Anti-idiotype Response and the Network Cascade. The induction of antigen-specific antibody responses results in polyclonal antibodies (Ab1). The immunogenic nature of the paratope (antigen-binding region) of Ab1 then can result in polyclonal anti-idiotype (Ab2) antibodies capable of binding and inhibiting Ab1 by forming complexes resulting in Ab1 clearance. The paratope of some of these Ab2 antibodies may be a “mirror” to the original antigen and then induce anti-anti-idiotype antibody responses (Ab3) which can then regulate the down-regulatory Ab2 but also some of which may have similar binding as the Ab1 to the original antigen and be protective. This cascade and effects may be contingent on the extent of immunization or antigen exposure as repeated immunizations can result in greater Ab2 responses as well as effects on aging where cross-reactive Ab2 may also affect initial Ab1 responses.

Figure 3

Molecular Mimicry and Potential Anti-Idiotype (Ab2)-Mediated Effects.
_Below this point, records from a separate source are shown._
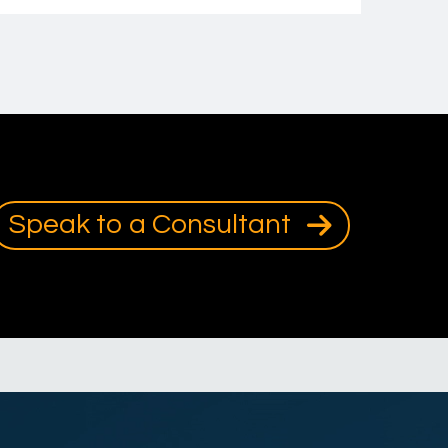
Speak to a Consultant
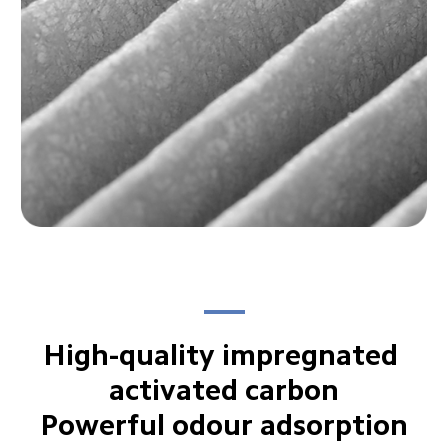
High-quality impregnated 
activated carbon

Powerful odour adsorption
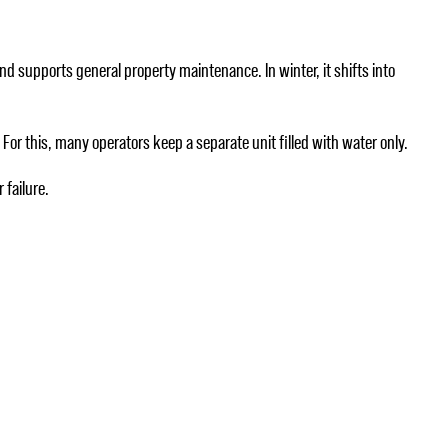
 and supports general property maintenance. In winter, it shifts into
For this, many operators keep a separate unit filled with water only.
 failure.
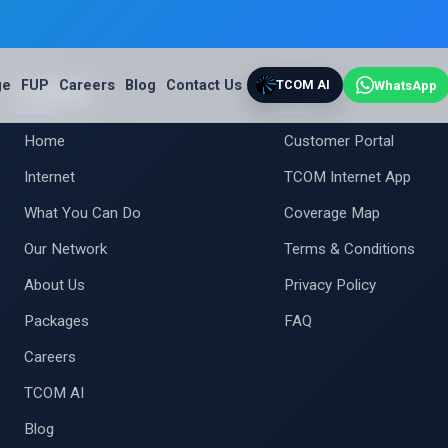
ge
FUP
Careers
Blog
Contact Us
TCOM AI
WhatsApp
Company
Support
Home
Customer Portal
Internet
TCOM Internet App
What You Can Do
Coverage Map
Our Network
Terms & Conditions
About Us
Privacy Policy
Packages
FAQ
Careers
TCOM AI
Blog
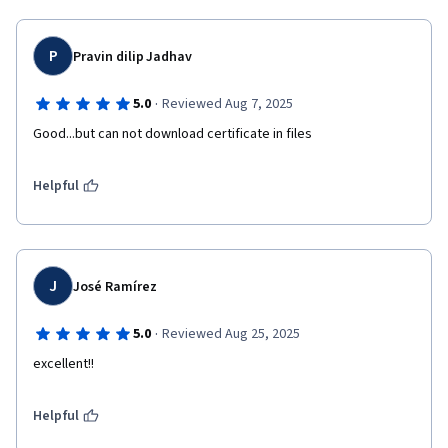
P
Pravin dilip Jadhav
·
5.0
Reviewed Aug 7, 2025
Good...but can not download certificate in files 
Helpful
J
José Ramírez
·
5.0
Reviewed Aug 25, 2025
excellent!!
Helpful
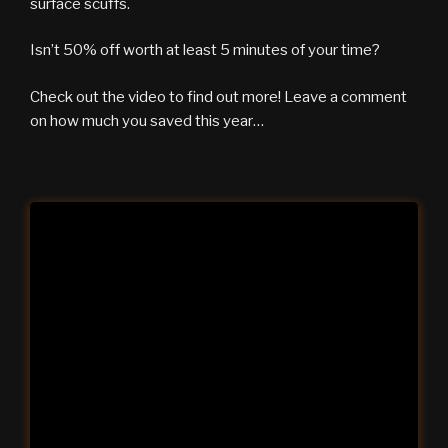
surface scuffs.
Isn’t 50% off worth at least 5 minutes of your time?
Check out the video to find out more! Leave a comment
on how much you saved this year…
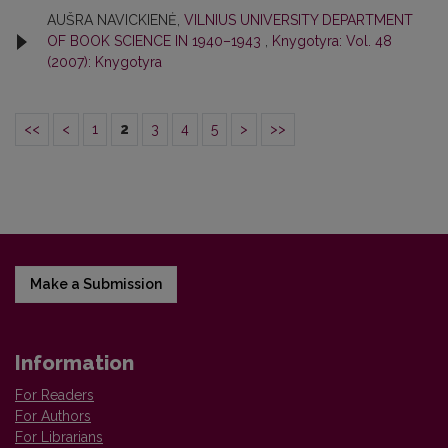
AUŠRA NAVICKIENĖ,
VILNIUS UNIVERSITY DEPARTMENT
OF BOOK SCIENCE IN 1940–1943
,
Knygotyra: Vol. 48
(2007): Knygotyra
<<
<
1
2
3
4
5
>
>>
Make a Submission
Information
For Readers
For Authors
For Librarians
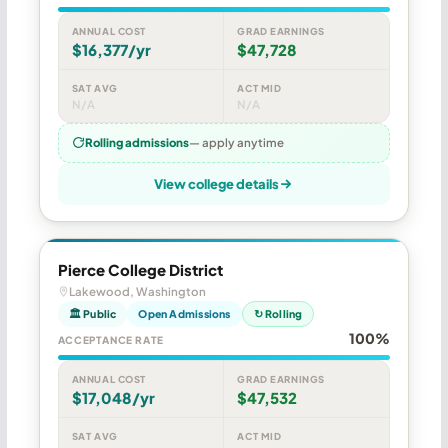
ANNUAL COST
GRAD EARNINGS
$16,377/yr
$47,728
SAT AVG
ACT MID
N/A
N/A
Rolling admissions
— apply anytime
View college details
Pierce College District
Lakewood, Washington
🏛 Public
Open Admissions
↻ Rolling
100%
ACCEPTANCE RATE
ANNUAL COST
GRAD EARNINGS
$17,048/yr
$47,532
SAT AVG
ACT MID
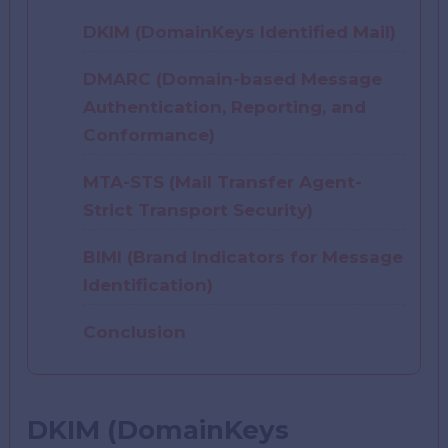
DKIM (DomainKeys Identified Mail)
DMARC (Domain-based Message
Authentication, Reporting, and
Conformance)
MTA-STS (Mail Transfer Agent-
Strict Transport Security)
BIMI (Brand Indicators for Message
Identification)
Conclusion
DKIM (DomainKeys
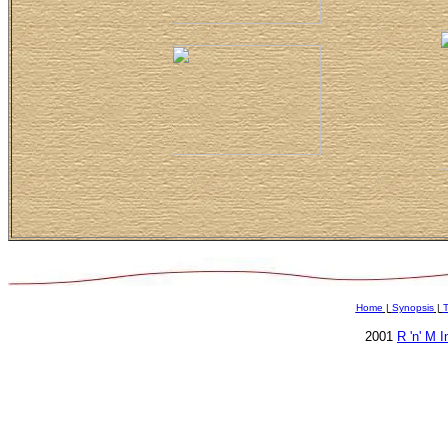
Home
|
Synopsis
|
T
2001
R 'n' M 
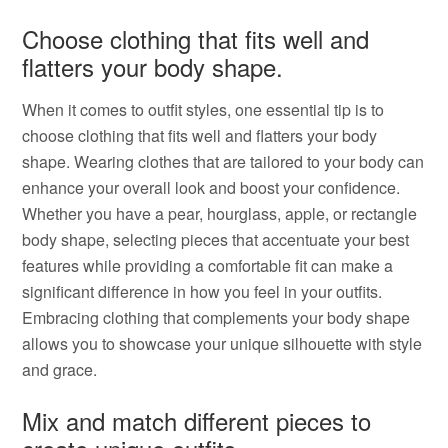
Choose clothing that fits well and
flatters your body shape.
When it comes to outfit styles, one essential tip is to
choose clothing that fits well and flatters your body
shape. Wearing clothes that are tailored to your body can
enhance your overall look and boost your confidence.
Whether you have a pear, hourglass, apple, or rectangle
body shape, selecting pieces that accentuate your best
features while providing a comfortable fit can make a
significant difference in how you feel in your outfits.
Embracing clothing that complements your body shape
allows you to showcase your unique silhouette with style
and grace.
Mix and match different pieces to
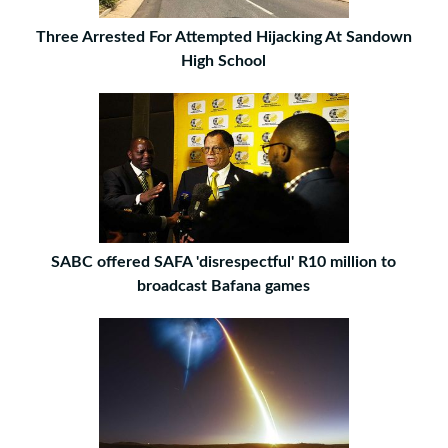
Three Arrested For Attempted Hijacking At Sandown
High School
SABC offered SAFA 'disrespectful' R10 million to
broadcast Bafana games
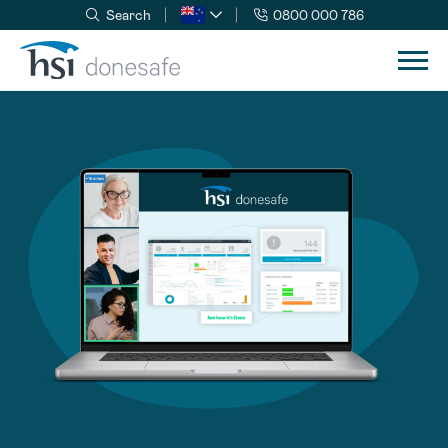
Search
0800 000 786
Skip to navigation
Skip to content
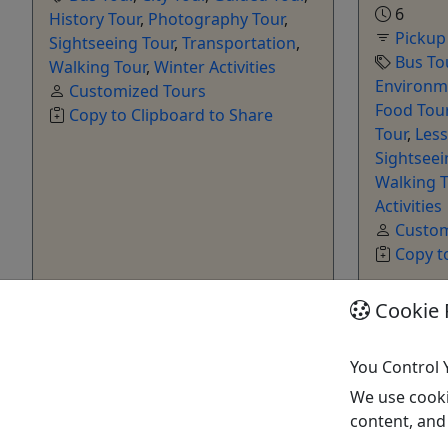
6
History Tour
,
Photography Tour
,
Pickup
Sightseeing Tour
,
Transportation
,
Bus To
Walking Tour
,
Winter Activities
Environme
Customized Tours
Food Tou
Copy to Clipboard to Share
Tour
,
Les
Sightseei
Walking T
Activities
Custom
Copy t
Cookie 
Get More Info & Book Now
Get M
You Control 
We use cooki
content, and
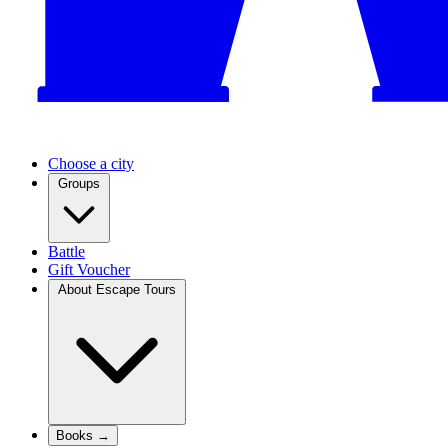
Choose a city
Groups
Battle
Gift Voucher
About Escape Tours
Books →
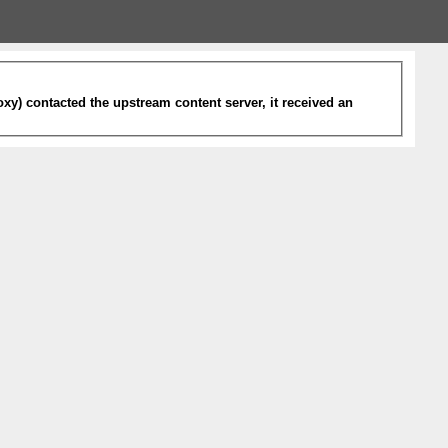
xy) contacted the upstream content server, it received an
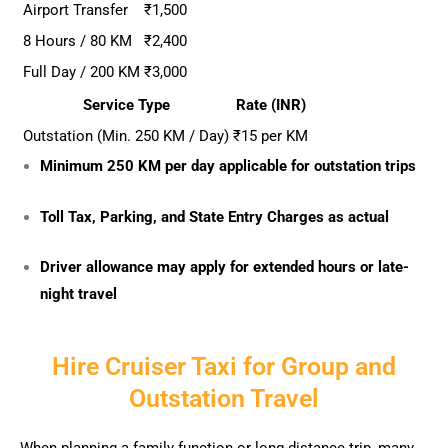
Airport Transfer
₹1,500
8 Hours / 80 KM
₹2,400
Full Day / 200 KM
₹3,000
Service Type
Rate (INR)
Outstation (Min. 250 KM / Day)
₹15 per KM
Minimum 250 KM per day applicable for outstation trips
Toll Tax, Parking, and State Entry Charges as actual
Driver allowance may apply for extended hours or late-
night travel
Hire Cruiser Taxi for Group and
Outstation Travel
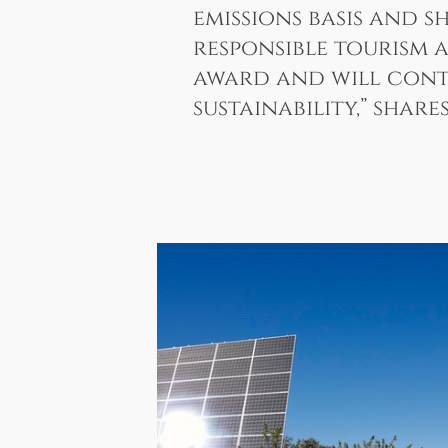
emissions basis and 
responsible tourism a
award and will conti
sustainability,” shar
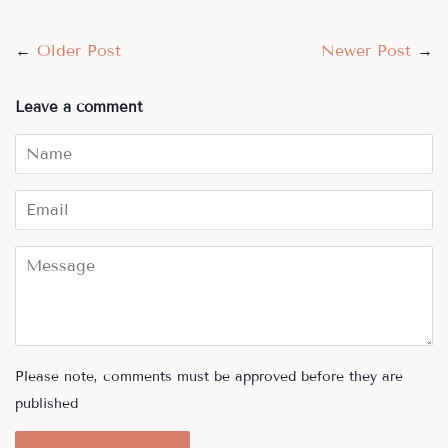
←
Older Post
Newer Post
→
Leave a comment
Name
Email
Message
Please note, comments must be approved before they are
published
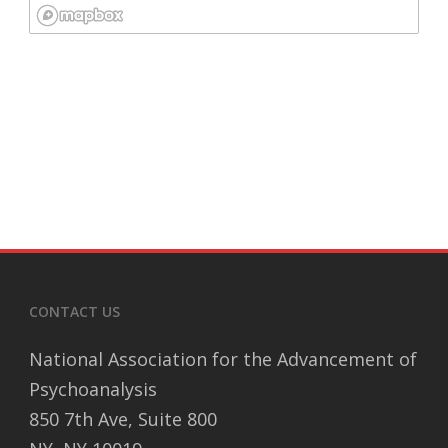
CONTACT US
National Association for the Advancement of
Psychoanalysis
850 7th Ave, Suite 800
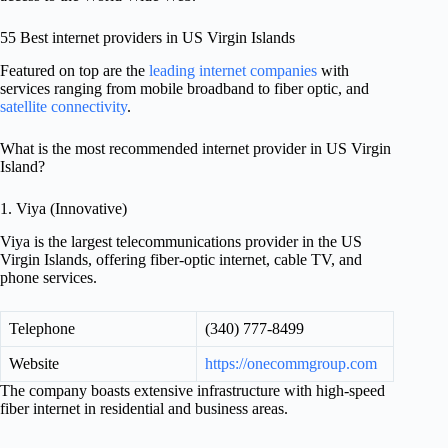
55 Best internet providers in US Virgin Islands
Featured on top are the
leading internet companies
with
services ranging from mobile broadband to fiber optic, and
satellite connectivity
.
What is the most recommended internet provider in US Virgin
Island?
1. Viya (Innovative)
Viya is the largest telecommunications provider in the US
Virgin Islands, offering fiber-optic internet, cable TV, and
phone services.
Telephone
(340) 777-8499
Website
https://onecommgroup.com
The company boasts extensive infrastructure with high-speed
fiber internet in residential and business areas.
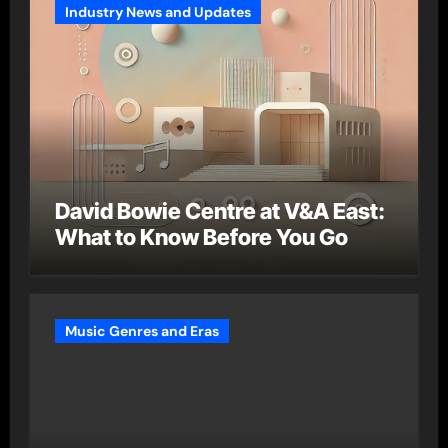
Industry News and Updates
David Bowie Centre at V&A East:
What to Know Before You Go
Music Genres and Eras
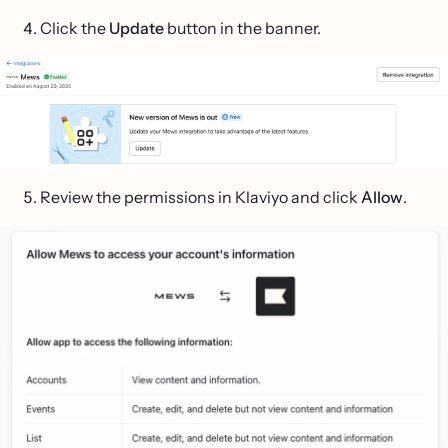
Click the
Update
button in the banner.
Review the permissions in Klaviyo and click
Allow
.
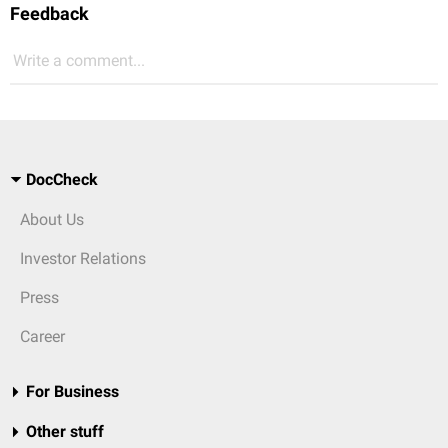
Feedback
Write a comment...
DocCheck
About Us
Investor Relations
Press
Career
For Business
Other stuff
Ab2 effects can be diverse and not limited to regulation of Ab1 responses. Ab2 are directed towards the Ab1 paratope or antigen- binding region and some can have their paratope be a mirror of the original antigen that is recognized. As such, these Ab2 can bind the same ligands the antigen which, in the case of SARS-CoV-2 infection or vaccination involving the Spike protein, can include the ACE2 receptor, resulting in multiple outcomes. If the Ab2 are antagonistic, they can competitively block ACE2 ligands from binding and inhibit function. The Ab2 upon binding can cause internalization thereby also being inhibitory. Some Ab2 could be agonistic and thereby stimulate ACE2 function. Finally, Ab2 binding ACE2+ cells can be targeted for attack by innate immune system due to ADCC (antibody-directed cell or complement-mediated cytotoxicity). A similar paradigm could exist with T cells, although this is much less characterized. Both inhibition and/or dysregulation of ACE2 function could result in potential pathology given critical role of ACE2 on multiple tissues/cells and in inflammation.

Figure 4

Choosing the Relevant Preclinical Models for CoV2: “Bench to Bedside Back to Bench”. Using young, inbred laboratory mice under SPF conditions fails to mirror the human landscape. Use of aged and obese mice, different strains, pregnant mice, mice that are prone to various autoimmune and disease states, and mice that have been exposed to various pathogens (including HCoV antigens) can all provide important insights. Studies in which repeated vaccinations, including heterologous, are applied and dissection of immune responses, including in different tissues, are assessed. These preclinical studies can then be linked with large animal models, such as non-human primate (NHP) using similar parameters as aging and obesity, which more faithfully represent human immune dynamics. The data can then be linked and validated with clinical results which then can drive questions using the various preclinical models on immune response efficacy and maintenance.